Group photo of Beth Shalom and Beit Krakow communities. Photo by Jacek Nowak
Distinguished guests, dear members of the Jewish community in Krakow,
We have the great honor to welcome you on behalf of Beit Kraków, the young progressive Jewish community of Krakow, at this unique and historic moment for us.
There are with us here today, a lot of distinguished guests, the Chair of the European Union for Progressive Judaism, Miriam Kramer, representatives of the Krakow Jewish Religious Community, Jonathan Ornstein, director of JCC Krakow,representatives of Ec Chaim community from Warsaw, the Austrian Consul. We are very touched and grateful that you have come here today to show us your support and to share with us this joyous event.
We extend a particularly warm welcome to our friends from Milan, Rabbi Leigh Lerner, David Ross and accompanying members of Beth Shalom community. It is your generosity and faith in the importance of building a Jewish life in Poland means that today we can celebrate this joyous time together.
We receive from Beth Shalom hands our first Torah scroll. – When at the beginning of this year we celebrated our first Bat Mitzvah (with a borrowed Torah from the Ec Chaim community in Warsaw) we stood together with young Noor as a community, – as she took upon herself the obligation of the mitzvot (the commandments). When we wondered how to best describe the magnitude of today’s events, we realized that by receiving the Torah scroll from Beth Shalom today, the source of mitzvot, we take upon ourselves the commandments, not as indviduals but as a community. So in a way, I suppose we could say that Beit Krakow is going through its community Bar or Mitzvah today.
After nearly four years to build progressive Jewish life in Kazimierz, we enter into adulthood together as a community. And just as a child coming into adulthood, our community, – for the first time during tomorrow’s morning worship -, will read from our own torah. We realise that a Bar mitzvah does not mean immediate physical adulthood.- Rather the beginning of spiritual maturity, – that allows for the understanding of the complexity of the world, for making conscious choices and taking responsibility for one own’s actions. Today, together as a community, more than ever before, we feel our responsibility for the preservation and continuation of our Jewish heritage here in Krakow and helping build the Jewish future in Poland. – We will later officially receive from our sister progressive community, Beth Shalom of Milan, a scroll, not only as an honor but also as a great responsibility for our future.
In this context of Poland and its rich Jewish History, we are assembled today in a unique place. – The Galicia Jewish Museum, which from the beginning has been our home. – Where we as a community slowly grew and matured, – together celebrating Shabbats, family events and holidays. We would like to thank with all our hearts the Board of the Museum, the Director Jacob Nowakowski who cannot be with us today and all the staff in the museum for the last four years of support.
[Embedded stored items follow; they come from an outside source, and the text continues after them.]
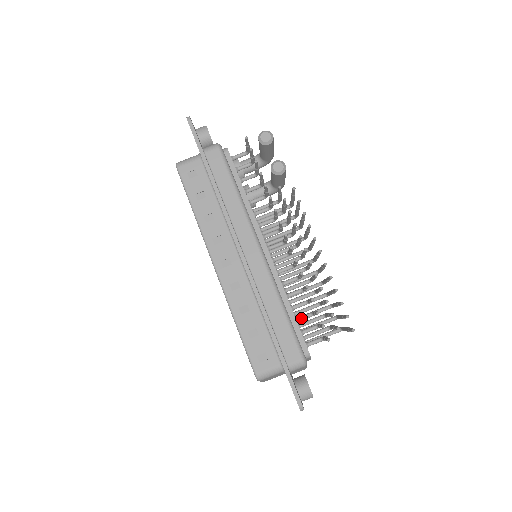
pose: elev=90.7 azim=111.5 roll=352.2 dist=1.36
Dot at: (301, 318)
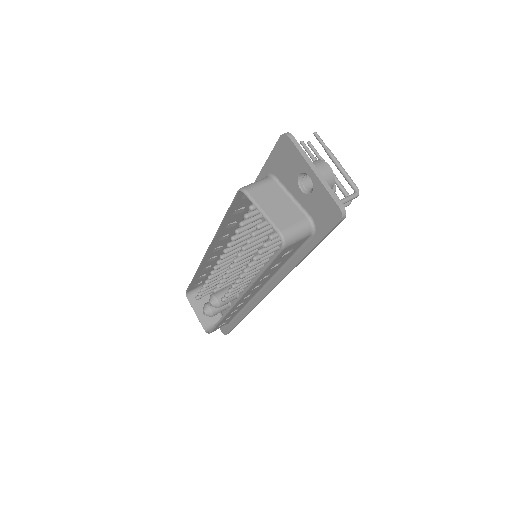
Dot at: occluded
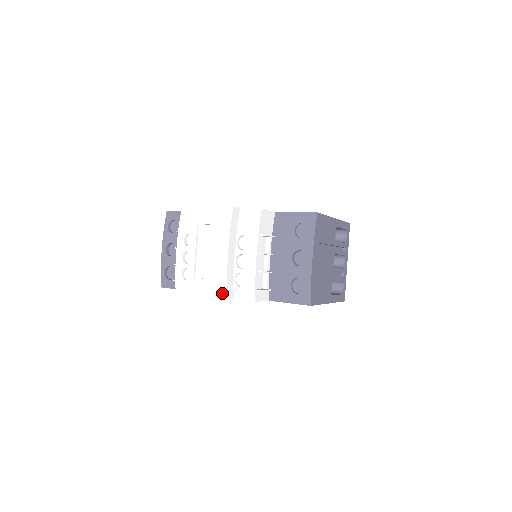
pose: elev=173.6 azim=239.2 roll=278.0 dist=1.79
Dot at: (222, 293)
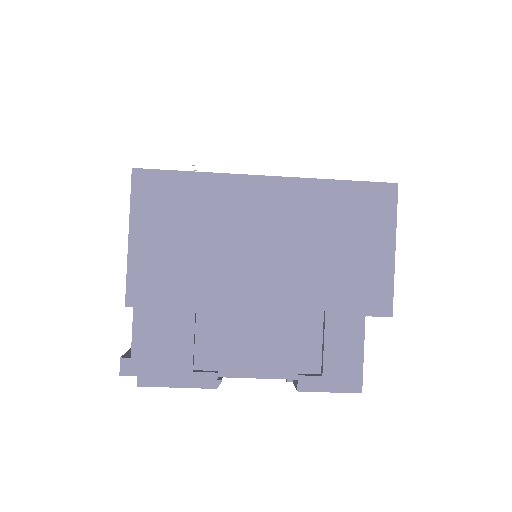
Dot at: occluded
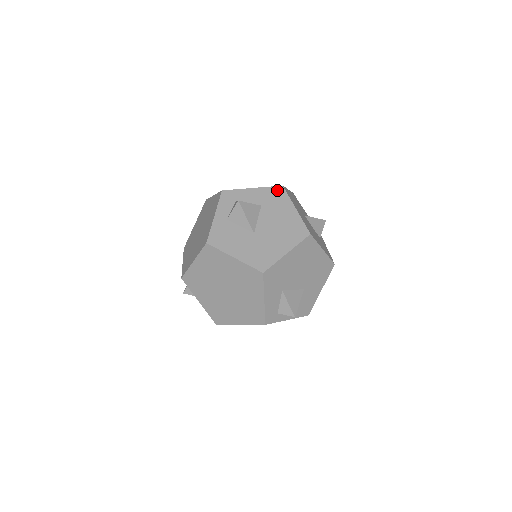
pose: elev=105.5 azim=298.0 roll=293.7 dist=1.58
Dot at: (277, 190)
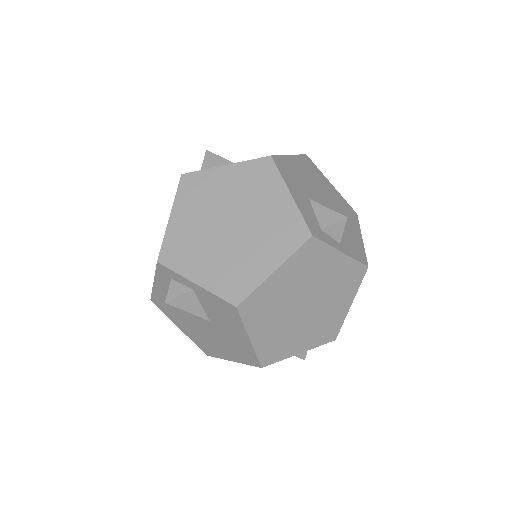
Dot at: occluded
The Museum has always been a great source of inspiration and context for our activities in Krakow. In particular The exhibition „Traces of Memory”,which surrounds us, tells the story of the Jews who lived and died for the Torah we are celebrating today, and lived by its teachings for centuries. The Torah scroll that we will receive today, unites us with this rich and sometimes difficult past and with the generations of communities that used that particular scroll before us. It connects us with generations of our ancestors, it also connects us with the Global nation of Israel. And from now on it will become a witness of our history, our joys, our sorrows and our future generations. Whenever we announce Sabbath in Galicia, we say that it is a space in which the memory of the past and the spirit of the present dwell together and Today, thanks to the Beth Shalom community, being in this space, we can also think of the future.
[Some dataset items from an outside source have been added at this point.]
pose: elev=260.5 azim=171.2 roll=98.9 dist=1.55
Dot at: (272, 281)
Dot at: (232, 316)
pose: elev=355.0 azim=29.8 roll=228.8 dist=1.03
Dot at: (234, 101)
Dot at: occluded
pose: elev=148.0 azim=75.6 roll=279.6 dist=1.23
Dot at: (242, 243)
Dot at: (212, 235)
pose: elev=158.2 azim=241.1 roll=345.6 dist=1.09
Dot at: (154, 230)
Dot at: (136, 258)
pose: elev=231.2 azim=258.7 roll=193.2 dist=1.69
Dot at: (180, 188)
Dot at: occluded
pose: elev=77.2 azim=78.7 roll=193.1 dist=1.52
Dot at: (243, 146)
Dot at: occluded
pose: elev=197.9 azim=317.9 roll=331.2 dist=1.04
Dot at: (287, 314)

We will shortly leaving the Museum to parade with the Scroll in procession through Kazimierz accompanied by the Mojse band to the High Synagogue. We will share the carrying of the tora
scroll between the Beth Shalom and Beit Krakow communities and our guests. At the High Synagogue, which we have been kindly allowed to use by the Gmina and the Austeria bookshop, Beit Krakow will officially receive the Torah Scroll from Beth Shalom. This will be followed by a Kabbalat Shabbat service and kiddush. We also have events tomorrow with a Shacharit Shabbat Service with our new Torah Scroll from 10.30 am at the High Synagogue followed by kiddush and in the evening at 7pm a short Havdalah service and closing concert in the Galicia Jewish Museum with strong yiddish undertones of the Mosje Band and Rabbi Tanya Segal.
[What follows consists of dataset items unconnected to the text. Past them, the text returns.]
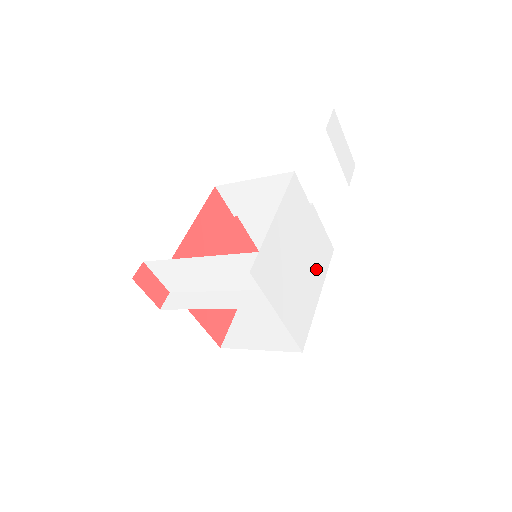
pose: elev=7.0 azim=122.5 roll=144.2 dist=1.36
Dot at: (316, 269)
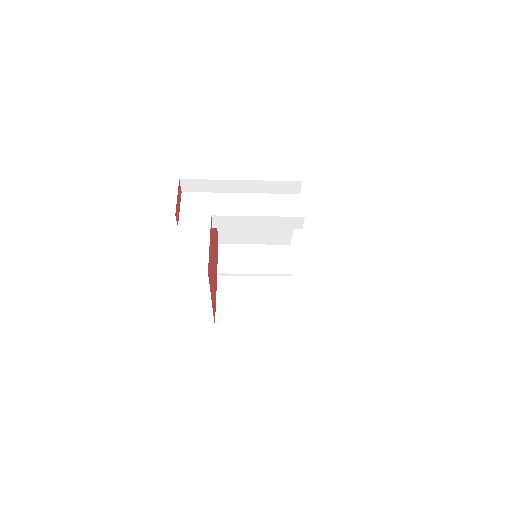
Dot at: occluded
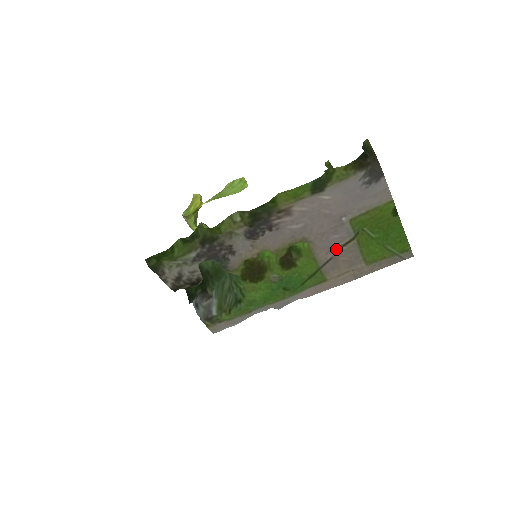
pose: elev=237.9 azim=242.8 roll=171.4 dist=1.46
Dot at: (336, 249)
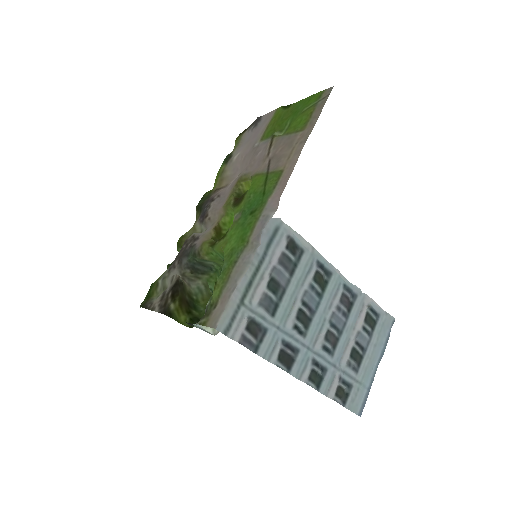
Dot at: (267, 155)
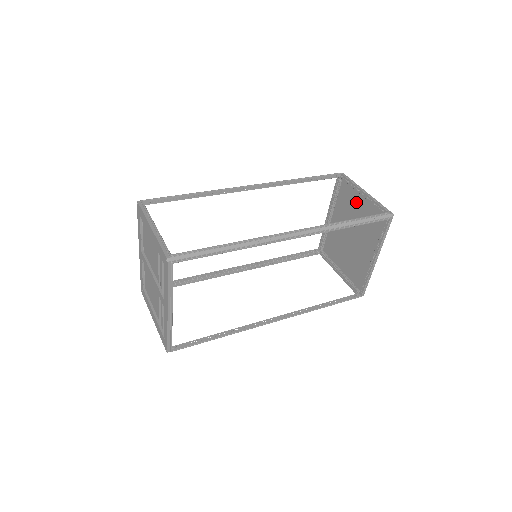
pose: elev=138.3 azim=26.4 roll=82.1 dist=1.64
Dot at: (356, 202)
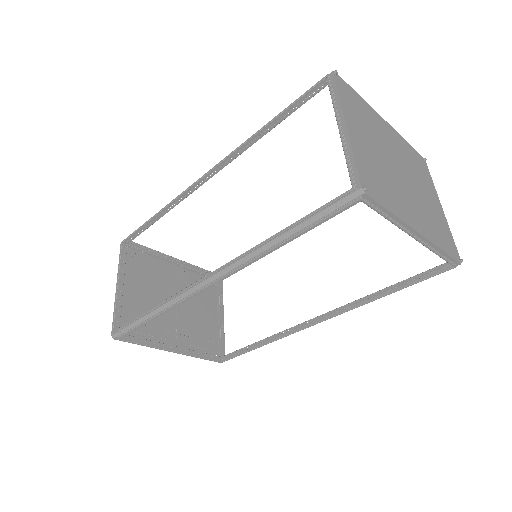
Dot at: (361, 129)
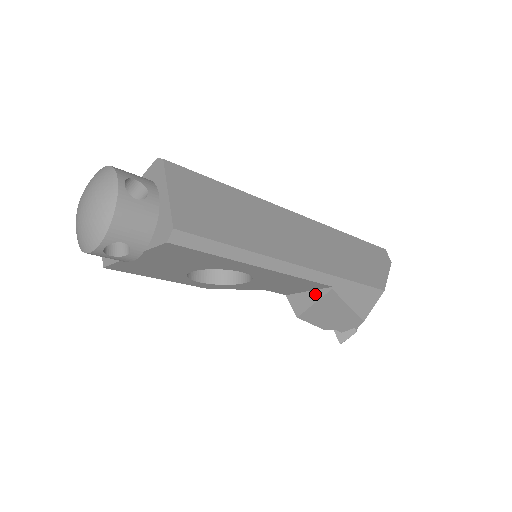
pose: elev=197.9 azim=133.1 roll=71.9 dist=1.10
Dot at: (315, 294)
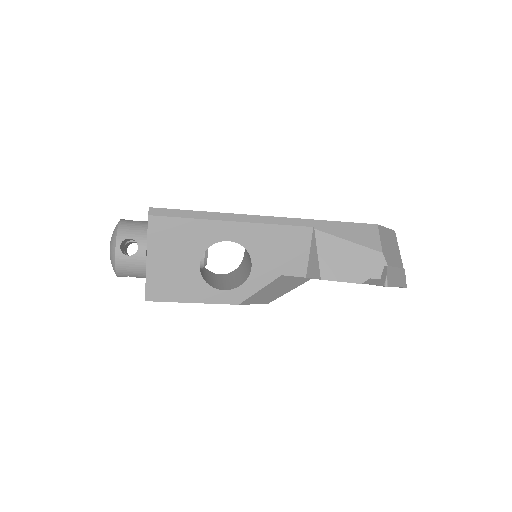
Dot at: (313, 247)
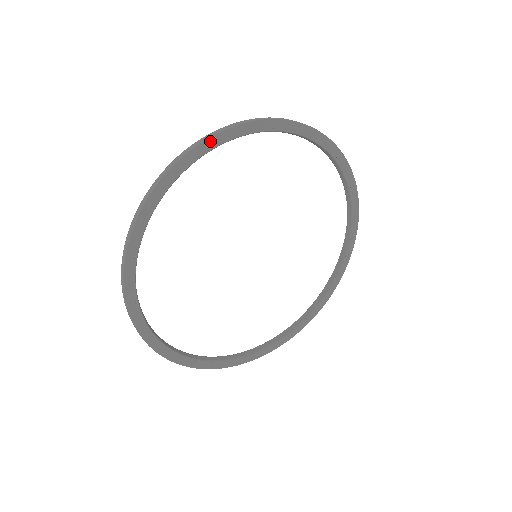
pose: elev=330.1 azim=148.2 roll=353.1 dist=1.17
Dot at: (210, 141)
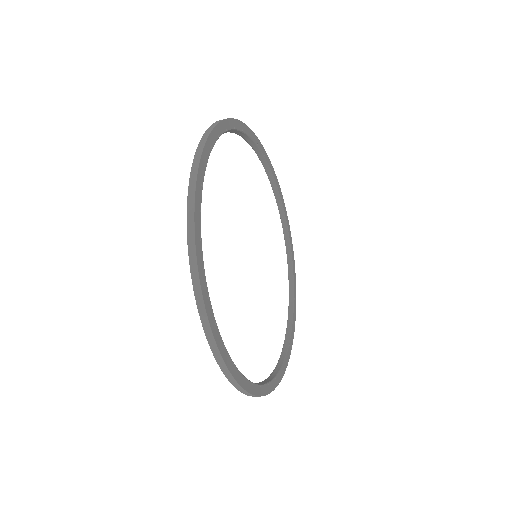
Dot at: (278, 184)
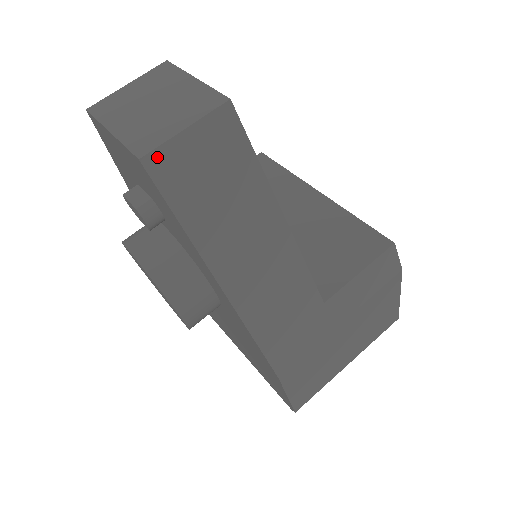
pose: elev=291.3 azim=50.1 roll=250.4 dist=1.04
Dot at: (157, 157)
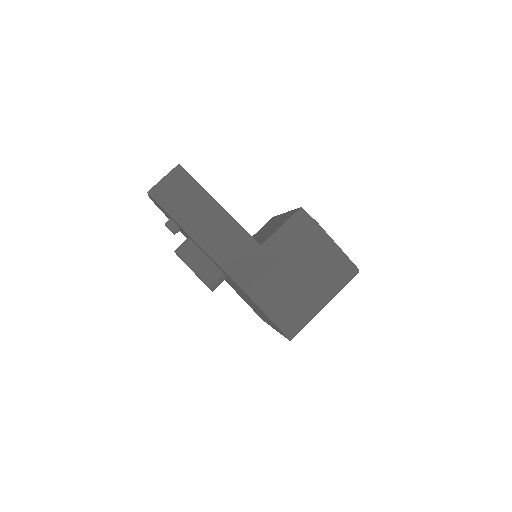
Dot at: (154, 190)
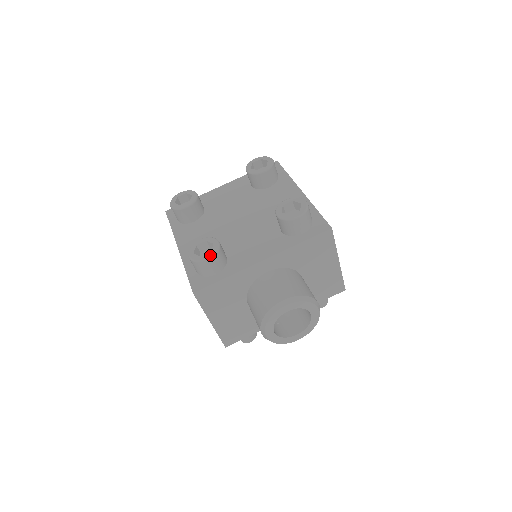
Finally we would also like to mention another symbolic co-incidence with Beit Krakow receiving its Torah Scroll today. As we set off on our procession with the Torah. We will see a recently opened exhibition here in the Museum. –of recently discovered portraits of a German second world war Wehrmacht officer and his wife painted during the war but on fragments of torah scrolls. These are poignant images that imposes executioner, on victim. Though this was an extremely painful and evil act of desecration, as we walk past the exhibition we celebrate life over death and the resurgence of Jewish Life in Krakow.